Yazid Ebrahim, from Walmer Estate, said his family had been living in the area for the past 55 years.
“I was a young boy when my family first moved here, and we have always been affected by fires during this time, but we learnt to look after ourselves,” said Ebrahim.
He said when the fire broke out, they knew it would reach their area so they started wetting the ground so it does not badly affect them.
Ebrahim said when it got closer and stronger, they had to evacuate their homes.
He said the first thing that came to his mind was to first evacuate the people and pets.
“Human life is the most important so we evacuated the elderly and children first and it does not matter who it is, family member or neighbour.”
Ebrahim said that is the reason nobody got hurt in their community was because they valued life and looked out for each other.
He said they have a sense of unity and they communicate with each all the time, to check that no one got hurt.

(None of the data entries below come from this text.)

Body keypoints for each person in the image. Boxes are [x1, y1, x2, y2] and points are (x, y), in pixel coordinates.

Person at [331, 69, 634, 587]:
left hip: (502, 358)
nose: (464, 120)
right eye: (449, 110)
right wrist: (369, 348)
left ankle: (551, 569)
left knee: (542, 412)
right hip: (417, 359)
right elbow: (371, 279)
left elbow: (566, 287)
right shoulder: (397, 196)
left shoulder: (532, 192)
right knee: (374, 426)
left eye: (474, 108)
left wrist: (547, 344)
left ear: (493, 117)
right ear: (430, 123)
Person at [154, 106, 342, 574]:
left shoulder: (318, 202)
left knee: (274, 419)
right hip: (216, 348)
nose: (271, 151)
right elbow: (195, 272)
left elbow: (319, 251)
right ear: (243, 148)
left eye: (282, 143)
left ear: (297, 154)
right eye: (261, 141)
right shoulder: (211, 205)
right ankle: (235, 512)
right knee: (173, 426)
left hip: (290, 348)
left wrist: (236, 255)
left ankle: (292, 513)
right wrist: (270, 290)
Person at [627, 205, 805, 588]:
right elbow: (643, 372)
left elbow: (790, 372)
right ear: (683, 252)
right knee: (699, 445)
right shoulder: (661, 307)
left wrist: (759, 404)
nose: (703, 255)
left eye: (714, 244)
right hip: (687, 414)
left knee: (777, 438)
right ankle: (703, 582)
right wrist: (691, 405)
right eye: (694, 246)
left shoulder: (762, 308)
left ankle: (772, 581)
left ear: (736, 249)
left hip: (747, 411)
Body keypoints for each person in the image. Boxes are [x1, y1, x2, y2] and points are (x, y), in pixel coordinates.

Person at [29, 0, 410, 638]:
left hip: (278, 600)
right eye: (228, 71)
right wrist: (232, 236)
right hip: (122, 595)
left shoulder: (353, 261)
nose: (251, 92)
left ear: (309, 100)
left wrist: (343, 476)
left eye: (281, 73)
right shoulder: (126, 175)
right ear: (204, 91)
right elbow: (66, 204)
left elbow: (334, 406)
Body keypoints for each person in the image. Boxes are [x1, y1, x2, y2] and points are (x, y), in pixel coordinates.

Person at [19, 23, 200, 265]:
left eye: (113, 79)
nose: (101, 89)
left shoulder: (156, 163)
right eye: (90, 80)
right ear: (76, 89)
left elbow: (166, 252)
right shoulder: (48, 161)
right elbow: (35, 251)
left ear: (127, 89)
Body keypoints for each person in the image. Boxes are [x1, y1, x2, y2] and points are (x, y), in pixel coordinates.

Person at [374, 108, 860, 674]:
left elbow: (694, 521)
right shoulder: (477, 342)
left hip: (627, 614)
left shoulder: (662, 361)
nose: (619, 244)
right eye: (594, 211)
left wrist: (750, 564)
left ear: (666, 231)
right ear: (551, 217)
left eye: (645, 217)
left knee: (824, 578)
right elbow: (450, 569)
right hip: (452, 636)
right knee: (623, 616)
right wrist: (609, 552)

He said they are also grateful to the people that helped them and the work that was done by the City’s Fire and Rescue Services that helped put an end to the horror.
He said they knew that fires will not end with this recent one.
“We learnt quite a lot from this fire and we will be more prepared for any fires in the future,” said Ebrahim.
For UCT student, Khosi Mzamo, after evacuating her residence, she realised she forgot her wigs in her room.
She said she had to pack some of her belongings in just under 10 minutes when they were told to evacuate because the fire was overwhelming.
She said she realised she forgot a laptop which is not hers and three wigs in her room and decided to go back and get them.
“I had to go back for my wigs because good wigs are expensive, they can go for about R3 000 and I managed to save all three of them,” she said.
The student added that leaving her wigs behind stressed her the most, she even had an episode as a result.
The fire was eventually put out by firefighters and volunteers after having caused a lot of damage.
Today, the Minister of Forestry and the Environment Barbara Creecy will be visiting the Table Mountain National Park to assess the impact the fire had on the communities around the park.
She would also engage with the authorities and firefighters in order to map a way forward.